Tuesday, August 25, 2009

Heroes: The image of reality

Yes, all is not what it appears. The romantic images that Shakespeare and Bernard Shaw portray of Anthony and Cleopatra when "faced" by reality are quite different. We desire the Anthony and Cleopatra from history to appear as beautiful as Liz Taylor and Richard Burton in the movie Cleopatra. What did Anthony and Cleopatra really look like? Before photography we only had the ideal approximate images made in stone, metal or sketches on paper and paintings paid for by the subjects or their patrons.

The Romans were famous for their reputation of copying the works and ideas of others. Beautiful Roman fakes of Greek ideals. But then again we should give those old Romans some credit for originality where credit is due. Look at their coins.

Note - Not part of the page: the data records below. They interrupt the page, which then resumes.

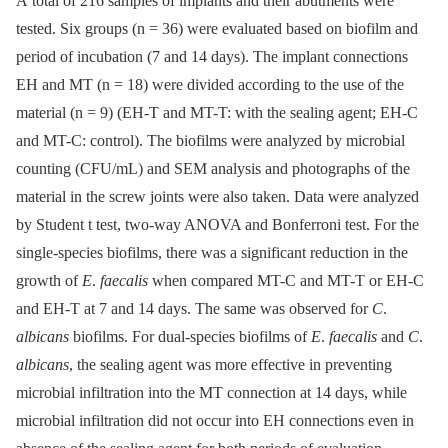
A total of 216 samples of implants and their abutments were
tested. Six groups (n = 36) were evaluated based on biofilm and
period of incubation (7 and 14 days). The implant connections
EH and MT (n = 18) were divided according to the use of the
material (n = 9) (EH-T and MT-T: with the sealing agent; EH-C
and MT-C: control). The biofilms were analyzed by microbial
counting (CFU/mL) and SEM analysis and photographs of the
material in the screw joints were also taken. Data were analyzed
by Student t test, two-way ANOVA and Bonferroni test. For the
single-species biofilms, there was a significant reduction in the
growth of
E
.
faecalis
when compared MT-C and MT-T or EH-C
and EH-T at 7 and 14 days. The same was observed for
C
.
albicans
biofilms. For dual-species biofilms of
E
.
faecalis
and
C
.
albicans
, the sealing agent was more effective in preventing
microbial infiltration into the MT connection at 14 days, while
microbial infiltration did not occur into EH connections even in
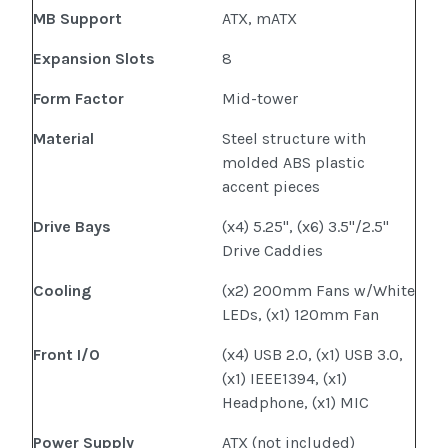
MB Support
ATX, mATX
Expansion Slots
8
Form Factor
Mid-tower
Material
Steel structure with
molded ABS plastic
accent pieces
Drive Bays
(x4) 5.25", (x6) 3.5"/2.5"
Drive Caddies
Cooling
(x2) 200mm Fans w/White
LEDs, (x1) 120mm Fan
Front I/O
(x4) USB 2.0, (x1) USB 3.0,
(x1) IEEE1394, (x1)
Headphone, (x1) MIC
Power Supply
ATX (not included)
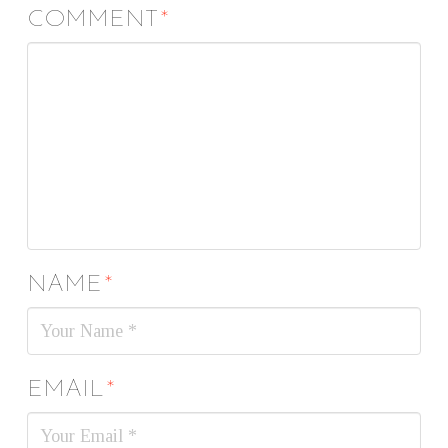
COMMENT
*
NAME
*
EMAIL
*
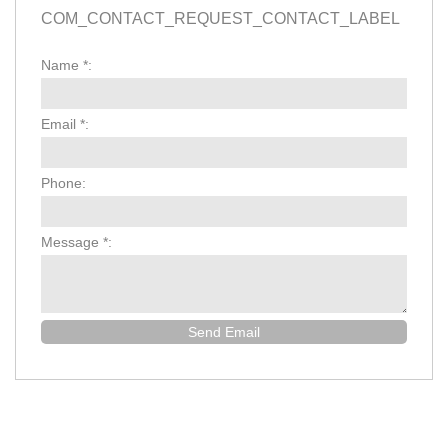
COM_CONTACT_REQUEST_CONTACT_LABEL
Name
*
:
Email
*
:
Phone:
Message
*
:
Send Email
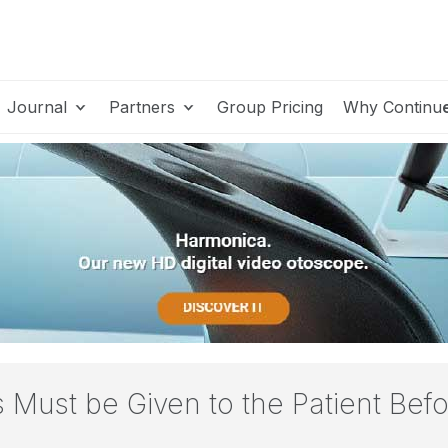
Journal
Partners
Group Pricing
Why Continu
ns Must be Given to the Patient Be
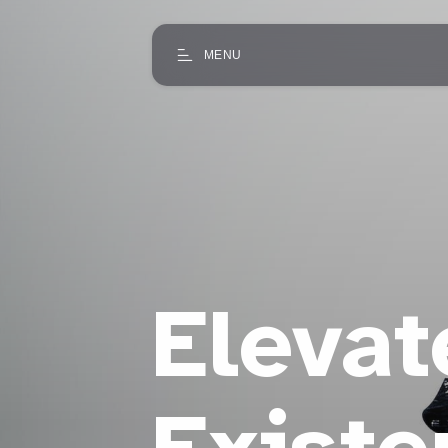
MENU
Elevat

Above is an image of Cleopatra from a Roman coin produced during her lifetime. While no beauty physically she was renown for her intelligence, wit, ruthlessness and survivability. She captured the heart of both Julius Caesar and Mark Anthony. She was willing to bear their children. For power or for love? She was the first Ptolemy to actually speak the local Egyptian dialect in addition to Greek and Latin. Octavian was unaffected by her charms and planned to parade her in golden chains in his official triumph in Rome. She chose death instead of indignity and dishonor. Her son by Caesar, Caesarion Ptolemy was killed on orders by Octavian. Her children by Mark Anthony survived her. It is my opinion that her personality was best captured by an East Indian actress in the recent series: Rome (produced by HBO).

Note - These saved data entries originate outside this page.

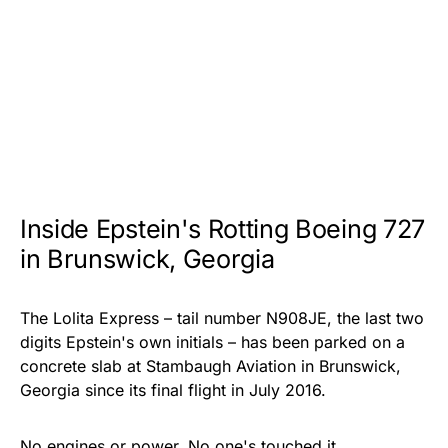
Inside Epstein's Rotting Boeing 727
in Brunswick, Georgia
The Lolita Express – tail number N908JE, the last two
digits Epstein's own initials – has been parked on a
concrete slab at Stambaugh Aviation in Brunswick,
Georgia since its final flight in July 2016.
No engines or power. No one's touched it.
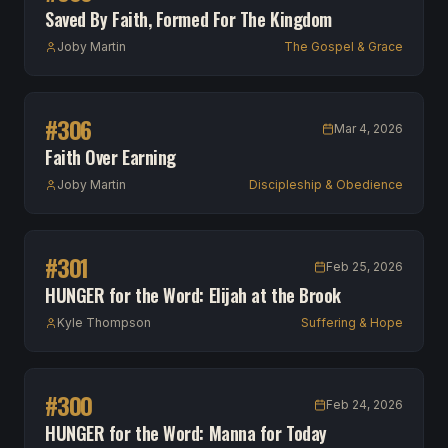
Saved By Faith, Formed For The Kingdom
Joby Martin
The Gospel & Grace
#
306
Mar 4, 2026
Faith Over Earning
Joby Martin
Discipleship & Obedience
#
301
Feb 25, 2026
HUNGER for the Word: Elijah at the Brook
Kyle Thompson
Suffering & Hope
#
300
Feb 24, 2026
HUNGER for the Word: Manna for Today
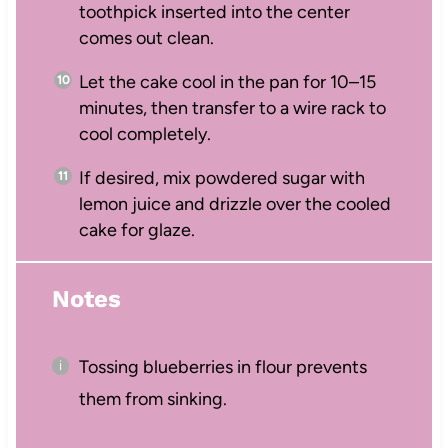
toothpick inserted into the center
comes out clean.
Let the cake cool in the pan for 10–15
minutes, then transfer to a wire rack to
cool completely.
If desired, mix powdered sugar with
lemon juice and drizzle over the cooled
cake for glaze.
Notes
Tossing blueberries in flour prevents
them from sinking.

Did Mark Anthony look like Richard Burton? Well no. Above is a copy of a Roman coin portraying Mark Anthony as he looked during the years he lived in Egypt with Cleopatra. He like Cleopatra had an engaging personality and believed that loyalty was the most important trait in love and friendship. How else would you account for Anthony's rapid rise as the right-hand to Julius Caesar? He appears on the above coin with a strong chin and curly hair....but a boxer's face. Loyalty was important to him. He could be cruel and heartless when it advanced his career. Not a book reader, but politically smart when it suited his purposes. He was a man's man yet met his match with Cleopatra and then tied his fate to her.

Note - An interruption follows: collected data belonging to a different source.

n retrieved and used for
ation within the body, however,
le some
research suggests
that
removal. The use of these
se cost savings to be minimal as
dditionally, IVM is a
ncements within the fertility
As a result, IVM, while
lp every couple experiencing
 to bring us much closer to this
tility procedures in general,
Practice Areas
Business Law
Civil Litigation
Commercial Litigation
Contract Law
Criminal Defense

Now, what about Julius Caesar? That is another story.

Now how about our hero Lincoln:

Abraham Lincoln liked to tell stories relating to his lack of looks. One story he told relates
how he was shaking hands in a receiving line at a political function. A woman greeted him by saying "my God I believe you are the ugliest man I have ever seen". Lincoln replied "I can't help that I am ugly". To which the woman replied "at least you could stay at home." Indeed, where would we be now as a nation if Lincoln had stayed at home.